There are about 120 commercial ports in the United Kingdom. These include major all-purpose ports, such as London and Liverpool; ferry ports such as Dover; specialised container ports, such as Felixstowe, and ports catering for specialised bulk traffic, such as coal or oil. There are also a large number of smaller ports essentially catering for local traffic or specialising in particular sectors such as fishing or leisure boating.
The UK ports industry handles 95% of UK import and export by volume - about 500 million tonnes of freight per year - and around 22 million international passengers pass through UK ports each year. Despite the large number of ports in the UK, much of the freight traffic is concentrated among a comparatively small percentage, with the top 20 ports accounting for 88% of the total.
There are three main models of port ownership in the UK:
- Private ownership - This group includes ranges from ports owned by international groups (eg DP World and Hutchison Whampoa) to ports owned by private companies (eg the Bristol Port Company). The Government has no ownership interest in any of the ports in this sector, and all of their investment is privately financed on a commercial basis.
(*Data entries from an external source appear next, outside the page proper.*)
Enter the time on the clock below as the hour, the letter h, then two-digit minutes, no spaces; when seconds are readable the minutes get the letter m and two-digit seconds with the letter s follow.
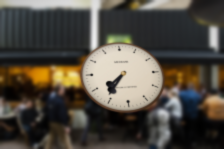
7h36
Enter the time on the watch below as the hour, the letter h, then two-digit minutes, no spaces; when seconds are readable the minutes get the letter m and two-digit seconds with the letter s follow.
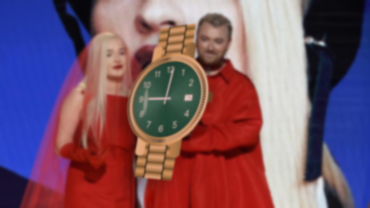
9h01
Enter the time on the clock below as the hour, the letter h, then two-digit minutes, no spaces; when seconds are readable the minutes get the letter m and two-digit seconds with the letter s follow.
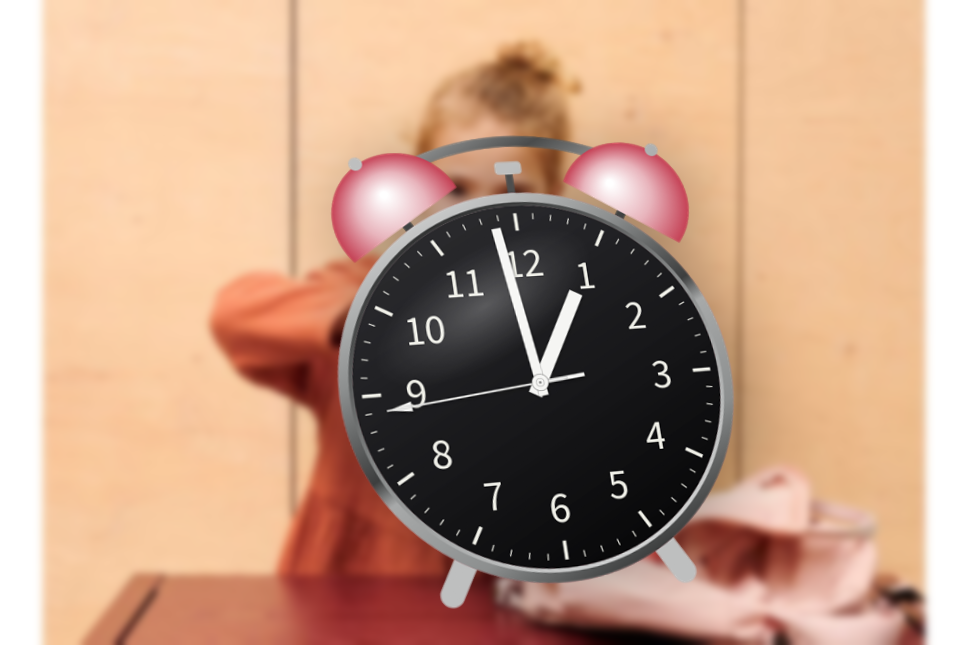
12h58m44s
All but two of UKMPG’s member ports belong in this category, which accounts for some two-thirds of the total tonnage handled in the UK.
- Trust ports - Trust ports, including the Port of London Authority and Belfast Harbour Commissioners, are independent statutory corporations managed by a board of trustees. They operate on a quasi-commercial basis, but they do not pay dividends as they have no shareholders. Any profits they make are retained in the undertaking. Trust ports operate entirely financially independently of Government. The trust ports sector accounts for about 25% of total tonnage.
- Local authority owned ports.
Some 118,000 people are directly employed in UK ports. In addition to being important modal hubs in the country’s transport system, many ports are centres of local economic activity. Industries such as oil refineries and power stations as well as a range of businesses are located in or near ports. Ports themselves are increasingly diversifying their activity into logistics and other value-added services. In 2013 the ports sector paid £2 billion in taxes into the UK exchequer and generated £7.7 billion in gross value added for the UK economy, according to a study by Oxford Economics.